→ **EXERCISE BRIEF**
Reproduce everything in the notes on moving from software engineering into AI safety research, from "- You might" down to "ML engineering career.", word for word.

→ **DOCUMENT TEXT**
#####
As part of my interview series, I’m considering interviewing AI safety technical researchers at several of the main organizations on what they would recommend newcomers do to excel in the field. If you would like to see more interviews on this topic, please let me know in the comments.
Ryan Carey is an AI Safety Research Fellow at the Future of Humanity Institute. Ryan also sometimes coaches people interested in getting into AI safety research for 80,000 Hours. The following takeaways are from a conversation I had with Ryan Carey last June on how to transition from being a software engineer to a research engineer at a safety team.
A lot of people talk to Ryan and ask “I’m currently a software engineer, and I would like to quit my job to apply to AI safety engineering jobs. How can I do it?”
To these people, Ryan usually says the following: For most people transitioning from software engineering into AI safety, becoming a research engineer at a safety team is often a realistic and desirable goal. The bar for safety engineers seems high, but not insanely so. E.g. if you’ve already been a Google engineer for a couple of years, and have an interest in AI, you have a fair chance of getting a research engineer role at a top industry lab. If you have a couple of years of somewhat less-prestigious industry work, there’s a fair chance of getting a valuable research engineer role at a top academic lab. If you don’t make it, there are a lot of regular machine learning engineering jobs to go around.
How would you build your CV in order to make a credible application? Ryan suggests the following:
- First, spend a month trying to replicate a paper from the Neurips safety workshop. It’s normal to take 1-6 weeks full time to replicate a paper when starting out. Some papers are harder or easier than that, but if it’s taking much longer, you probably would need to build those skills before you could work in the field.
- You might simultaneously apply for internships at AI safety orgs or a MIRI workshop.
- If you’re not able to get an internship and replicate papers yet, maybe try to progress further in regular machine learning engineering first. Try to get internships or jobs at any of the big companies/trendy startups, just as you would if you were pursuing a regular ML engineering career.
- If you’re not there yet, maybe consider a master’s degree in ML if you have the money. People commonly want to avoid formal studies by self-studying and then carving a path to a less-orthodox safety startup of the likes of MIRI. If super bright and math-y, then this can work, but it is a riskier path.
- If you can’t get (2-4), one option is to take three months to build up your GitHub of replicated papers. Maybe go to a machine learning conference. (6 months of building your GitHub is much more often the right answer than 6 months of math.) Then repeat steps 2-4.
#####
→ **SOURCE INFORMATION**
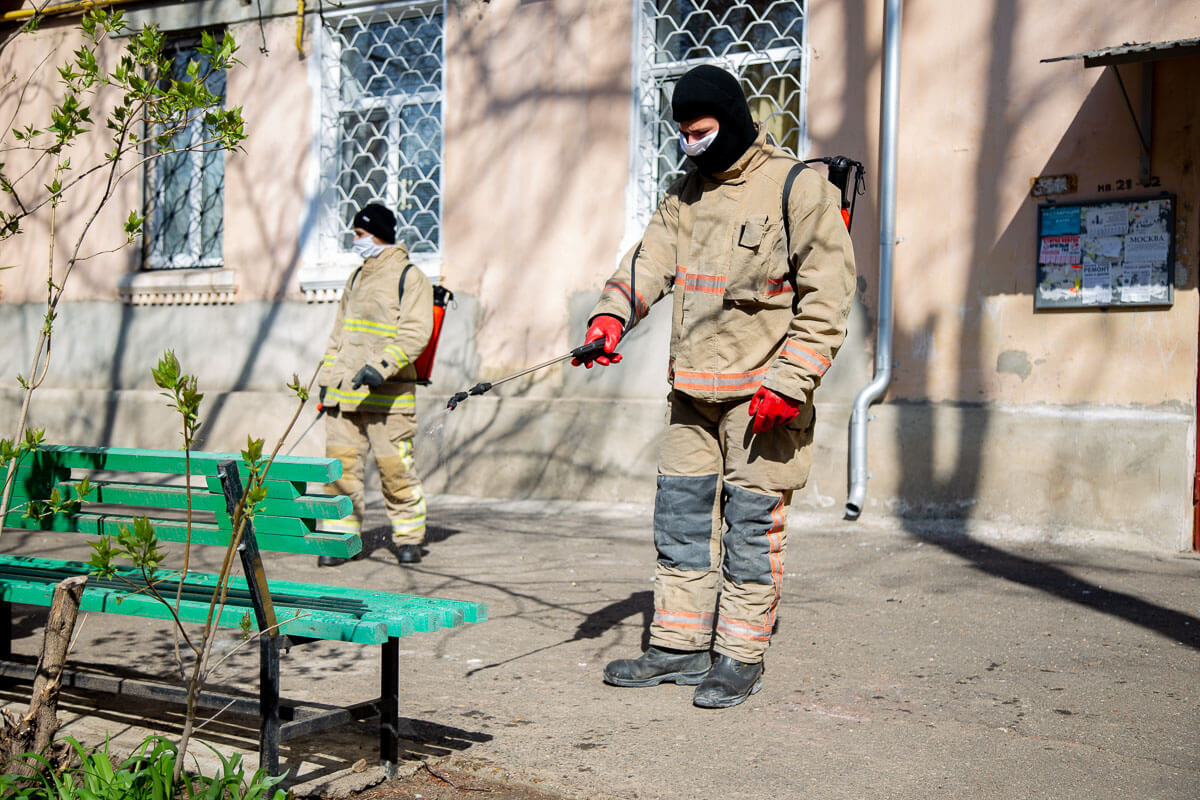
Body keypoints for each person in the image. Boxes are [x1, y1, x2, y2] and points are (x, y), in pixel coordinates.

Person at [575, 65, 856, 708]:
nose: (690, 144)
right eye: (682, 133)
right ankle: (678, 647)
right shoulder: (685, 195)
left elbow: (827, 299)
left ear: (730, 121)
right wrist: (610, 318)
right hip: (691, 394)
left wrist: (793, 379)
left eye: (700, 132)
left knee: (750, 531)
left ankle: (738, 655)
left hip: (764, 401)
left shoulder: (797, 189)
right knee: (679, 524)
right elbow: (646, 261)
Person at [316, 202, 433, 566]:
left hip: (389, 398)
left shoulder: (410, 277)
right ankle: (339, 539)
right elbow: (339, 336)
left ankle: (409, 538)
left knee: (396, 471)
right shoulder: (356, 277)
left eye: (360, 234)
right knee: (340, 473)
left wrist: (382, 367)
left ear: (378, 234)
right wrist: (326, 380)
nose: (355, 241)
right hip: (344, 397)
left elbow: (416, 333)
#####
→ **YOUR RESPONSE**
- You might simultaneously apply for internships at AI safety orgs or a MIRI workshop.
- If you’re not able to get an internship and replicate papers yet, maybe try to progress further in regular machine learning engineering first. Try to get internships or jobs at any of the big companies/trendy startups, just as you would if you were pursuing a regular ML engineering career.